- Opening Delimiter -
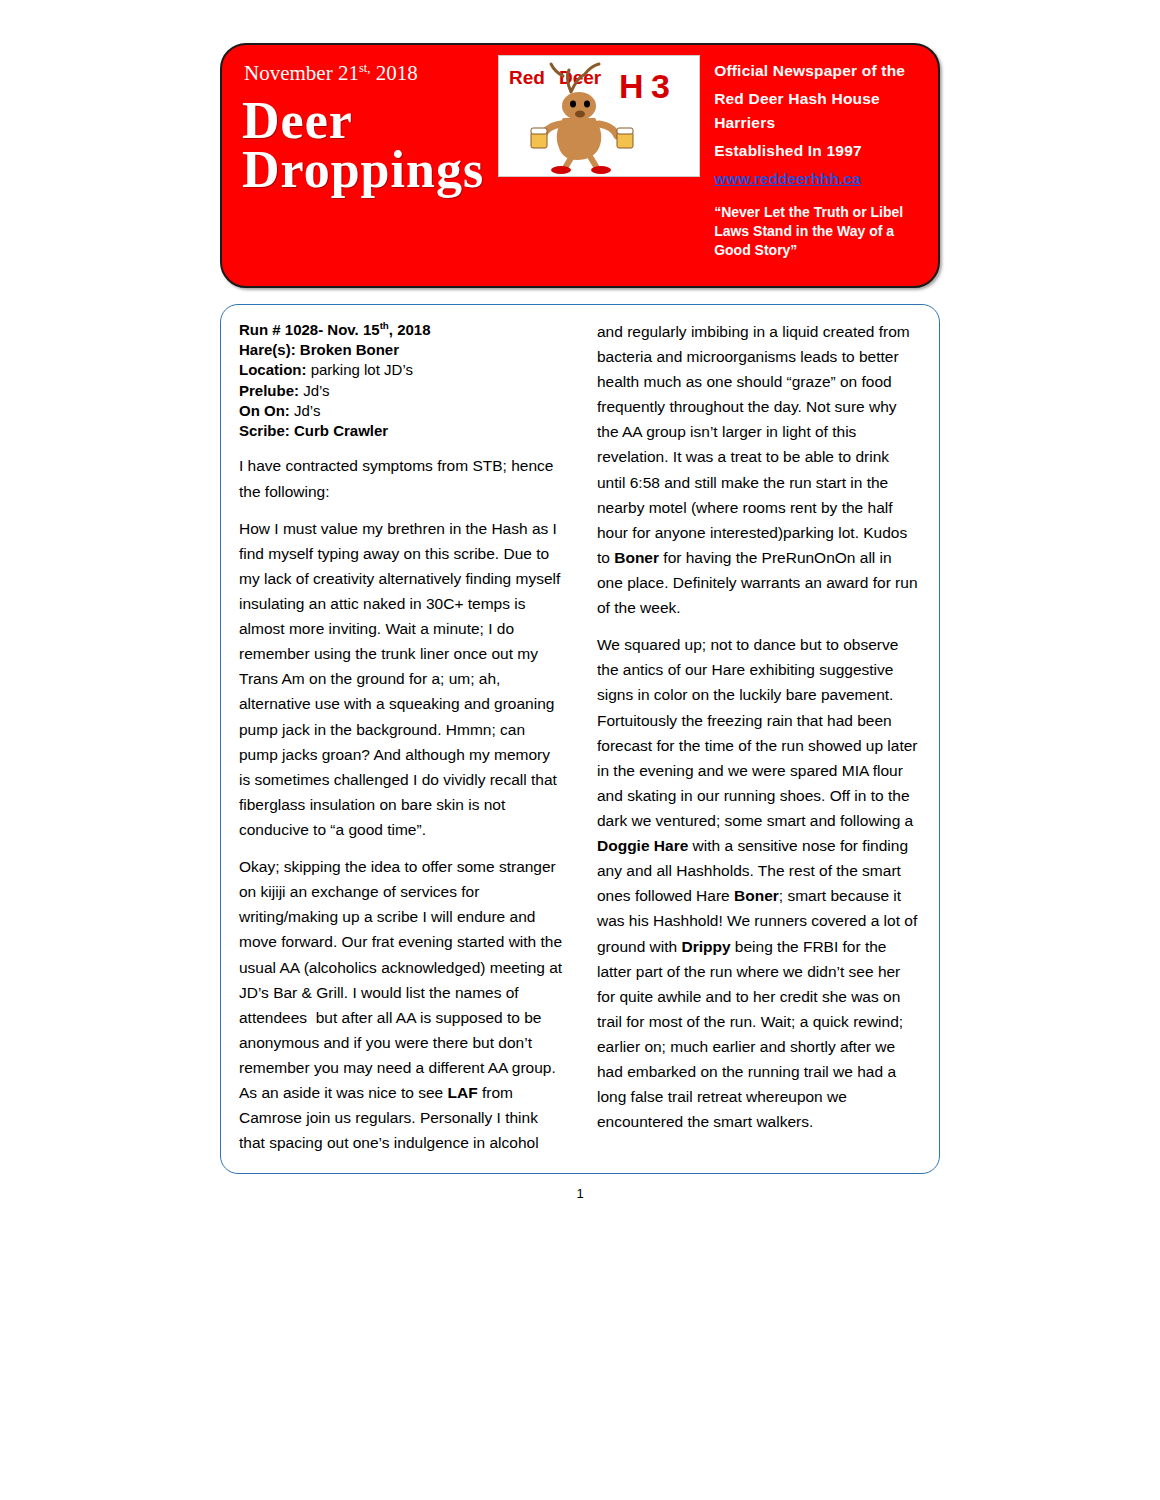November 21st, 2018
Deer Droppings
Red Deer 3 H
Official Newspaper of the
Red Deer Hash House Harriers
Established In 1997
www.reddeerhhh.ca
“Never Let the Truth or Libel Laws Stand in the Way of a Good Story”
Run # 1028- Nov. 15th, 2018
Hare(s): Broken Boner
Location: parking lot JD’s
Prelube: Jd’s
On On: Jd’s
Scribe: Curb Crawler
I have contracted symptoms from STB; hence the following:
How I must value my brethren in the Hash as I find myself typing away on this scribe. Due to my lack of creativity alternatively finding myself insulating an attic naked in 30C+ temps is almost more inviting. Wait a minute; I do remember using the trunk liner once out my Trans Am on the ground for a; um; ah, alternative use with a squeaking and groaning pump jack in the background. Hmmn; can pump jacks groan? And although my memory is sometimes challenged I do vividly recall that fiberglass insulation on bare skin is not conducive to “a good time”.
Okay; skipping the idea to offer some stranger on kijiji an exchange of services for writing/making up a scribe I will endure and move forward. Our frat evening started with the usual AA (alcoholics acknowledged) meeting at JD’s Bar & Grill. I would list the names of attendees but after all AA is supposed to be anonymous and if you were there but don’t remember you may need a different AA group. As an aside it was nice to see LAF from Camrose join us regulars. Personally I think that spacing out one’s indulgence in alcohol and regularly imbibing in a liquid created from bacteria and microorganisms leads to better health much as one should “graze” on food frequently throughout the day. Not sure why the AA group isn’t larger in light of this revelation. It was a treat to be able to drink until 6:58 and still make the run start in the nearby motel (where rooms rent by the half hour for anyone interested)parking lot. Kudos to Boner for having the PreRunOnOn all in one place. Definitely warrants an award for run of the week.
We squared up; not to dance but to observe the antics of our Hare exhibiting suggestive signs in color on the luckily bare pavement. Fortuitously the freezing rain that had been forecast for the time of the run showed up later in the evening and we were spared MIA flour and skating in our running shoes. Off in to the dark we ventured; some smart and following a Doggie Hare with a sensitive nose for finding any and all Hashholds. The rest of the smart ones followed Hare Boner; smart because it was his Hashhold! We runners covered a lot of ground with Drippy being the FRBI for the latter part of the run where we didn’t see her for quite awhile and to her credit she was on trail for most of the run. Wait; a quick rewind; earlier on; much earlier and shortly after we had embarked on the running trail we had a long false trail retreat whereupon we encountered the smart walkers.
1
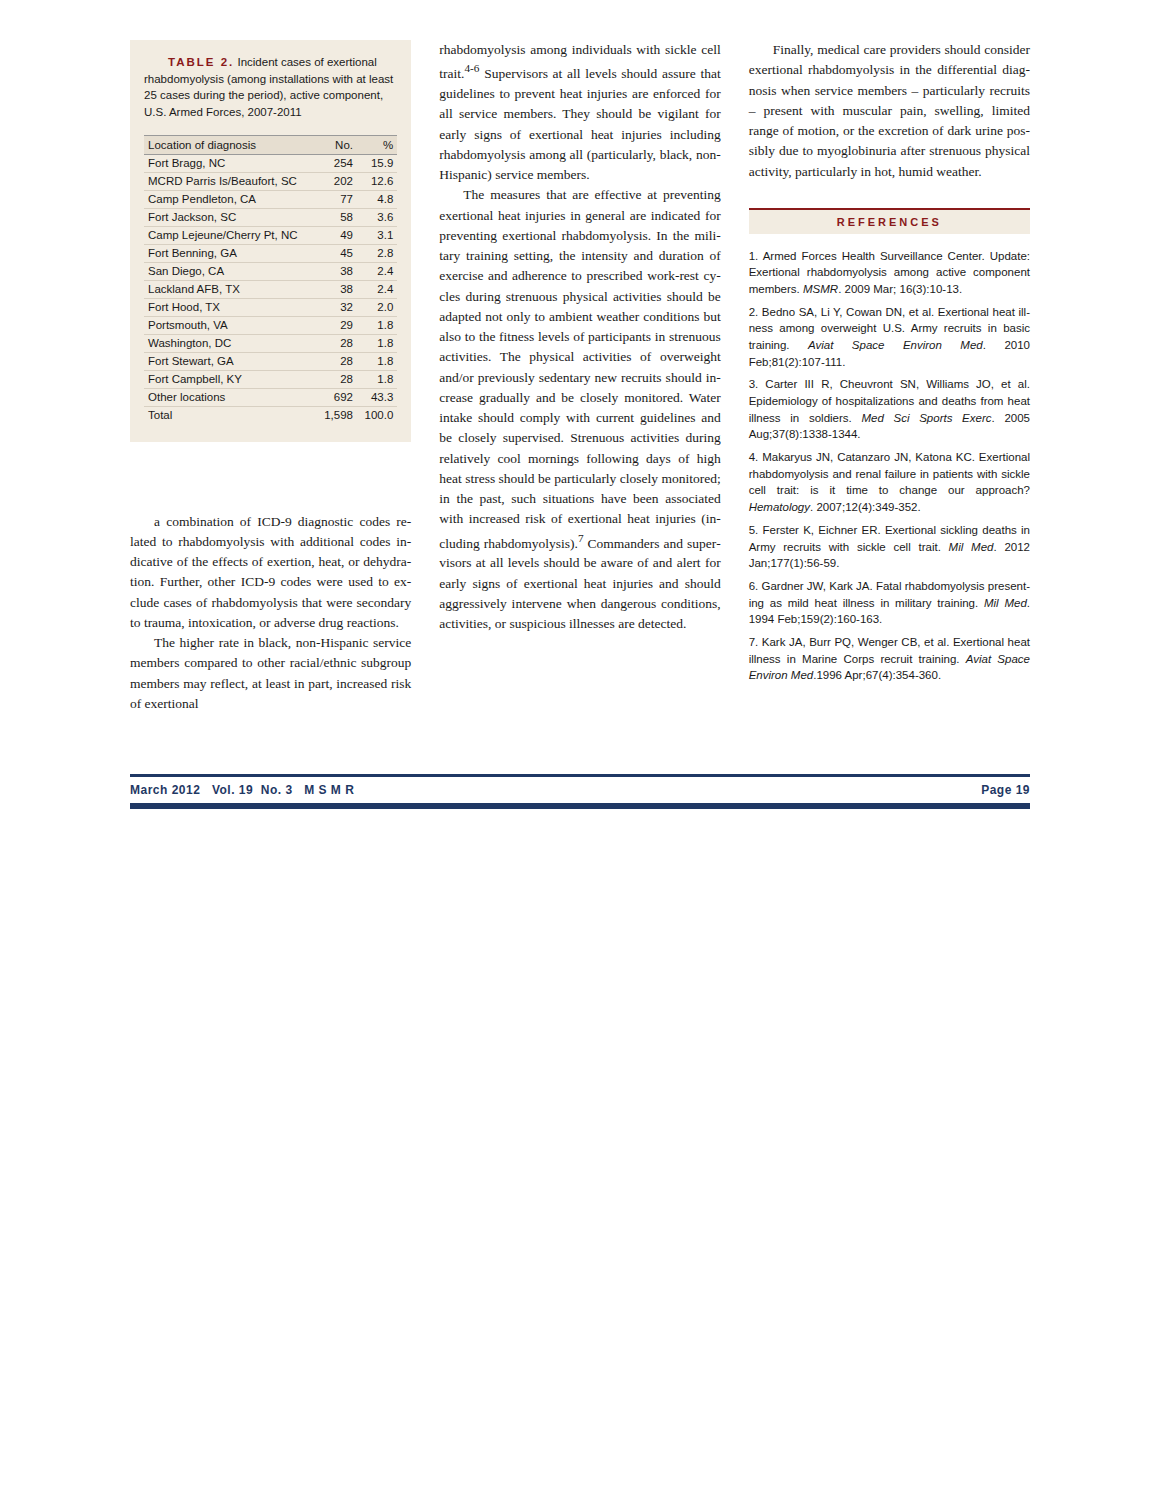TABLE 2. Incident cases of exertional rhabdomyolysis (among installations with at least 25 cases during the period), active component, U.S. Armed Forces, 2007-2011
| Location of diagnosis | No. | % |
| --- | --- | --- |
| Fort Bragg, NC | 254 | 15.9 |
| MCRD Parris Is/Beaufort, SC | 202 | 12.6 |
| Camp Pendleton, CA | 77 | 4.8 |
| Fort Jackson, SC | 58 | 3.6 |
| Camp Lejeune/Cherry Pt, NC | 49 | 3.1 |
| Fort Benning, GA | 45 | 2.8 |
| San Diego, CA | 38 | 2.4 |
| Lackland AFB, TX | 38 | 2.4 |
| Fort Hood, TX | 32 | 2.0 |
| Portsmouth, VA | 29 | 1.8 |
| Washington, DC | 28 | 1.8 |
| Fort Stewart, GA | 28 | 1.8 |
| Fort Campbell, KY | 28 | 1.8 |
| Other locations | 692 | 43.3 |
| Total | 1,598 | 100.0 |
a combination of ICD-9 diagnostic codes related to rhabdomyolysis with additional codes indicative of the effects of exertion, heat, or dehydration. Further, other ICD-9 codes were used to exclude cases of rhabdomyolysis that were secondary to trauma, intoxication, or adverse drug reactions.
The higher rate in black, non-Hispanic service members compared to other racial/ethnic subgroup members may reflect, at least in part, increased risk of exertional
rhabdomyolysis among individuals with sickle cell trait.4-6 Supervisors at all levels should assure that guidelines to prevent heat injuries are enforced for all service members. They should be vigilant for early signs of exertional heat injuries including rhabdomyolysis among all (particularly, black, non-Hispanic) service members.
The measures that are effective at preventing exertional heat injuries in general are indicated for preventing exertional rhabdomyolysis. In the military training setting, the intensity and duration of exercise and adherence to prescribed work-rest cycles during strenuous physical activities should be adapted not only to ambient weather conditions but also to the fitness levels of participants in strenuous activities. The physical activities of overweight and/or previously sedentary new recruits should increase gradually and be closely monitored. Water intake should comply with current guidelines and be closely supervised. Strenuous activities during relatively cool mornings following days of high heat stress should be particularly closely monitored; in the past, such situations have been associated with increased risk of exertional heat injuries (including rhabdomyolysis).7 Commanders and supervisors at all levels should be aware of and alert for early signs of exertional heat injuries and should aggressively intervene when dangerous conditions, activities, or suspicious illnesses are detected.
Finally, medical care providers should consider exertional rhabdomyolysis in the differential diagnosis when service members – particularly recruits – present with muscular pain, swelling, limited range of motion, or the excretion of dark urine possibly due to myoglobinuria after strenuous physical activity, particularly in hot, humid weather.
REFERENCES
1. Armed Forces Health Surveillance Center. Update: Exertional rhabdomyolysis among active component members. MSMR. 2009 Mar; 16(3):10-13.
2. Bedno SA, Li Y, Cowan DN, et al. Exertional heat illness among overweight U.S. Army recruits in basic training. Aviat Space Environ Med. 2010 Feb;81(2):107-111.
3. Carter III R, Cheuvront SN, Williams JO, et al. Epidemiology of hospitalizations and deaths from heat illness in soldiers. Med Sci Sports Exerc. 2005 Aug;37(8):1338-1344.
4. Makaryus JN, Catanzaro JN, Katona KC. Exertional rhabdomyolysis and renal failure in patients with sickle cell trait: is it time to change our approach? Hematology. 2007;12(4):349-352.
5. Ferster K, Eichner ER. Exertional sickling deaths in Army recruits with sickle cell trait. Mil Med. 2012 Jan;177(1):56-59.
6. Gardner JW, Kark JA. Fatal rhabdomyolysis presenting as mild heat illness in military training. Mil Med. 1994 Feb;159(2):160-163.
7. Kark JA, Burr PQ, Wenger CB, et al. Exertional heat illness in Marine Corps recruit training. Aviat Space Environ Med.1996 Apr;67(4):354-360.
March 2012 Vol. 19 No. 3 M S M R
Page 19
- Closing Delimiter -
**BRIEF**
With the pictures removed, set down the entire listing exactly.

**TASK SOLUTION**
November 21st, 2018
Deer Droppings
Red Deer 3 H
Official Newspaper of the
Red Deer Hash House Harriers
Established In 1997
www.reddeerhhh.ca
“Never Let the Truth or Libel Laws Stand in the Way of a Good Story”
Run # 1028- Nov. 15th, 2018
Hare(s): Broken Boner
Location: parking lot JD’s
Prelube: Jd’s
On On: Jd’s
Scribe: Curb Crawler
I have contracted symptoms from STB; hence the following:
How I must value my brethren in the Hash as I find myself typing away on this scribe. Due to my lack of creativity alternatively finding myself insulating an attic naked in 30C+ temps is almost more inviting. Wait a minute; I do remember using the trunk liner once out my Trans Am on the ground for a; um; ah, alternative use with a squeaking and groaning pump jack in the background. Hmmn; can pump jacks groan? And although my memory is sometimes challenged I do vividly recall that fiberglass insulation on bare skin is not conducive to “a good time”.
Okay; skipping the idea to offer some stranger on kijiji an exchange of services for writing/making up a scribe I will endure and move forward. Our frat evening started with the usual AA (alcoholics acknowledged) meeting at JD’s Bar & Grill. I would list the names of attendees but after all AA is supposed to be anonymous and if you were there but don’t remember you may need a different AA group. As an aside it was nice to see LAF from Camrose join us regulars. Personally I think that spacing out one’s indulgence in alcohol and regularly imbibing in a liquid created from bacteria and microorganisms leads to better health much as one should “graze” on food frequently throughout the day. Not sure why the AA group isn’t larger in light of this revelation. It was a treat to be able to drink until 6:58 and still make the run start in the nearby motel (where rooms rent by the half hour for anyone interested)parking lot. Kudos to Boner for having the PreRunOnOn all in one place. Definitely warrants an award for run of the week.
We squared up; not to dance but to observe the antics of our Hare exhibiting suggestive signs in color on the luckily bare pavement. Fortuitously the freezing rain that had been forecast for the time of the run showed up later in the evening and we were spared MIA flour and skating in our running shoes. Off in to the dark we ventured; some smart and following a Doggie Hare with a sensitive nose for finding any and all Hashholds. The rest of the smart ones followed Hare Boner; smart because it was his Hashhold! We runners covered a lot of ground with Drippy being the FRBI for the latter part of the run where we didn’t see her for quite awhile and to her credit she was on trail for most of the run. Wait; a quick rewind; earlier on; much earlier and shortly after we had embarked on the running trail we had a long false trail retreat whereupon we encountered the smart walkers.
1
TABLE 2. Incident cases of exertional rhabdomyolysis (among installations with at least 25 cases during the period), active component, U.S. Armed Forces, 2007-2011
| Location of diagnosis | No. | % |
| --- | --- | --- |
| Fort Bragg, NC | 254 | 15.9 |
| MCRD Parris Is/Beaufort, SC | 202 | 12.6 |
| Camp Pendleton, CA | 77 | 4.8 |
| Fort Jackson, SC | 58 | 3.6 |
| Camp Lejeune/Cherry Pt, NC | 49 | 3.1 |
| Fort Benning, GA | 45 | 2.8 |
| San Diego, CA | 38 | 2.4 |
| Lackland AFB, TX | 38 | 2.4 |
| Fort Hood, TX | 32 | 2.0 |
| Portsmouth, VA | 29 | 1.8 |
| Washington, DC | 28 | 1.8 |
| Fort Stewart, GA | 28 | 1.8 |
| Fort Campbell, KY | 28 | 1.8 |
| Other locations | 692 | 43.3 |
| Total | 1,598 | 100.0 |
a combination of ICD-9 diagnostic codes related to rhabdomyolysis with additional codes indicative of the effects of exertion, heat, or dehydration. Further, other ICD-9 codes were used to exclude cases of rhabdomyolysis that were secondary to trauma, intoxication, or adverse drug reactions.
The higher rate in black, non-Hispanic service members compared to other racial/ethnic subgroup members may reflect, at least in part, increased risk of exertional
rhabdomyolysis among individuals with sickle cell trait.4-6 Supervisors at all levels should assure that guidelines to prevent heat injuries are enforced for all service members. They should be vigilant for early signs of exertional heat injuries including rhabdomyolysis among all (particularly, black, non-Hispanic) service members.
The measures that are effective at preventing exertional heat injuries in general are indicated for preventing exertional rhabdomyolysis. In the military training setting, the intensity and duration of exercise and adherence to prescribed work-rest cycles during strenuous physical activities should be adapted not only to ambient weather conditions but also to the fitness levels of participants in strenuous activities. The physical activities of overweight and/or previously sedentary new recruits should increase gradually and be closely monitored. Water intake should comply with current guidelines and be closely supervised. Strenuous activities during relatively cool mornings following days of high heat stress should be particularly closely monitored; in the past, such situations have been associated with increased risk of exertional heat injuries (including rhabdomyolysis).7 Commanders and supervisors at all levels should be aware of and alert for early signs of exertional heat injuries and should aggressively intervene when dangerous conditions, activities, or suspicious illnesses are detected.
Finally, medical care providers should consider exertional rhabdomyolysis in the differential diagnosis when service members – particularly recruits – present with muscular pain, swelling, limited range of motion, or the excretion of dark urine possibly due to myoglobinuria after strenuous physical activity, particularly in hot, humid weather.
REFERENCES
1. Armed Forces Health Surveillance Center. Update: Exertional rhabdomyolysis among active component members. MSMR. 2009 Mar; 16(3):10-13.
2. Bedno SA, Li Y, Cowan DN, et al. Exertional heat illness among overweight U.S. Army recruits in basic training. Aviat Space Environ Med. 2010 Feb;81(2):107-111.
3. Carter III R, Cheuvront SN, Williams JO, et al. Epidemiology of hospitalizations and deaths from heat illness in soldiers. Med Sci Sports Exerc. 2005 Aug;37(8):1338-1344.
4. Makaryus JN, Catanzaro JN, Katona KC. Exertional rhabdomyolysis and renal failure in patients with sickle cell trait: is it time to change our approach? Hematology. 2007;12(4):349-352.
5. Ferster K, Eichner ER. Exertional sickling deaths in Army recruits with sickle cell trait. Mil Med. 2012 Jan;177(1):56-59.
6. Gardner JW, Kark JA. Fatal rhabdomyolysis presenting as mild heat illness in military training. Mil Med. 1994 Feb;159(2):160-163.
7. Kark JA, Burr PQ, Wenger CB, et al. Exertional heat illness in Marine Corps recruit training. Aviat Space Environ Med.1996 Apr;67(4):354-360.
March 2012 Vol. 19 No. 3 M S M R
Page 19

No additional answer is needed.